Donarbé Defierro (DD)
El
cielo nocturno resplandecía cargado de estrellas en aquella noche sin luna. Las
calles, aunque muchas de ellas iluminadas, y los fuegos en las torres y almenaras
de guardia, no alcanzaban a restarle majestuosidad. El aire frío, pues el
invierno no parecía querer marcharse y la primavera aún no hacía por
permanecer, se colaba lentamente a través de la ventaba abierta. De no haber
sido por una pequeña corriente de aire que movió las cortinas e hizo golpear
los batientes, posiblemente no se habría dado cuenta. Confuso salió de la cama
caliente y se acercó a cerrarla. No recordaba haberla dejado abierta, por lo
que se asomó levemente al exterior esperando encontrar la causa por la que
podría haberse abierto. Examinó los pestillos y no encontró desperfecto alguno.
Cerró con un movimiento rápido y fuerte, corrió las cortinas y la tenue y
plateada luz del exterior dejó de filtrarse. Arrastró los pies hasta la cama,
se sentó y, en un movimiento volvió a tumbarse acurrucándose en el interior de
las sábanas bajo las mantas bordadas en oro. Mientras se acomodaba anotó
mentalmente que debía reprender a las criadas por dejar la ventana abierta.
El
tintineo de una moneda caer, rodar por el suelo y empezar a ondear antes de quedarse
por completo quieta lo sacó del pequeño sopor antes de volverse a quedar
dormido. Abrió los ojos con sobresalto y se incorporó con los ojos clavados en
las sombras de la habitación.
—¡¿Quién anda ahí!? —preguntó,
más con furia que miedo.
El
desenvainar de una espada se escuchó estridente en la oscuridad silente.

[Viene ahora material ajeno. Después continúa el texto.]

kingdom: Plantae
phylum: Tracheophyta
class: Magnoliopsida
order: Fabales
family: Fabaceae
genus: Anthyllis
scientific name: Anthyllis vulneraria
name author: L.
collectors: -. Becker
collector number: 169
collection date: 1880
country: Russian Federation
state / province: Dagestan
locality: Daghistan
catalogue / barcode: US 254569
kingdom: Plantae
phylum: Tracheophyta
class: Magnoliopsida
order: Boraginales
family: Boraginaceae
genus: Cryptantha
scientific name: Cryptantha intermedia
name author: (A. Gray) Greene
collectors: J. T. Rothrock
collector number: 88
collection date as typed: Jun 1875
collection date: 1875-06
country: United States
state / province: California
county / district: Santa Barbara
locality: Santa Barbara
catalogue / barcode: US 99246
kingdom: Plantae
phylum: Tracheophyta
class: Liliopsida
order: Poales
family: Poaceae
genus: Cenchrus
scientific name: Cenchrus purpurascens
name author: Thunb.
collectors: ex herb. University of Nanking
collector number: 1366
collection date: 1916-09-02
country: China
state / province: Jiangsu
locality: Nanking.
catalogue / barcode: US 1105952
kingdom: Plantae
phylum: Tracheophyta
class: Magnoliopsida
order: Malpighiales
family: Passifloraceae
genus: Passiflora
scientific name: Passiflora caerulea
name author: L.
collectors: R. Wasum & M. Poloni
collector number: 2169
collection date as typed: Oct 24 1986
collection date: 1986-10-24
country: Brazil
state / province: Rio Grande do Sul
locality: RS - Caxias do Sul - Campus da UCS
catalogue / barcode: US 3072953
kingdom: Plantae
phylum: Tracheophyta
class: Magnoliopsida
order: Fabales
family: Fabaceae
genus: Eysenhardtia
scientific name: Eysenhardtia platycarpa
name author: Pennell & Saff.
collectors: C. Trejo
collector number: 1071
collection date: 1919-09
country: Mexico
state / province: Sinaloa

—No lo diré otra vez, ¿quién está
ahí?
Se
levantó y el somier de madera crujió. Avanzó un par de pasos y extendió la palma
de la mano que tenía libre. Un haz tenue de luz apareció y onduló por todo el
espacio, iluminando cada rincón con una luz pálida y anaranjada. Solamente una
sombra alta como un hombre permaneció oculta.
—¡Te lo advertí!
Señaló
la sombra, cerró el puño y se acercó con grandes zancadas al mismo tiempo que
armaba el brazo con el acero. No dudó en asestar un golpe con el filo. La
sombra se desvaneció.
Unos
aplausos lentos y pesados se escucharon tras él. Al girarse un hombre ataviado
con una pesada capa negra se sentaba a los pies de la cama.
—Eso está muy mal —dijo —, muy
pero que muy mal. Practicar la magia sin el conocimiento de los Magistrados.
—Estás vivo —escupió las
palabras.
—Para tu desgracia, sí —se
levantó.
—No me das miedo, Defierro —aseveró
mientras lanzaba otra estocada con mortales intenciones.
El
otro, ya de pie, acertó a esquivar el golpe echándose a un lado y girando,
poniendo parte de la cama entre ellos. Con un gesto invocó una especie de
energía verdosa que golpeó la espada la lanzó, fuera de la mano que la sujetaba.
El acero sonó estridente al golpear el suelo.
—No la necesito —bramó el hombre
que hasta hacía poco dormía plácidamente.
Movió rápidamente
los dedos, invocando símbolos invisibles y una fuerza opresora pareció cernirse
sobre Defierro, que la disipó sin apenas moverse o pronunciar palabra alguna.
—Por lo menos he visto que no nos
vendiste barato. Me siento elogiado.
—¡Vete al infierno!
—¡Oh, iré, pero tú llegarás antes
que yo!
Chasqueó
los dedos y las piernas del hombre se partieron como palillos. Antes de que
pudiera gritar un nuevo gesto le arrebató la voz. Luego fueron los brazos los
que se quebraron ante la fuerza invisible que Defierro parecía dominar. La
ventana se abrió nuevamente. De par en par. Ambos hombres se precipitaron hacia
el vacío. Uno voló hasta el tejado más próximo mientras el otro se precipitaba
contra el suelo con mortales repercusiones.
—La traición —dijo de Fierro al
aire mientras, desde la cornisa, mantenía los ojos fijos en el cadáver varios
metros más abajo —siempre tiene un precio. Y siempre, antes o después, se paga.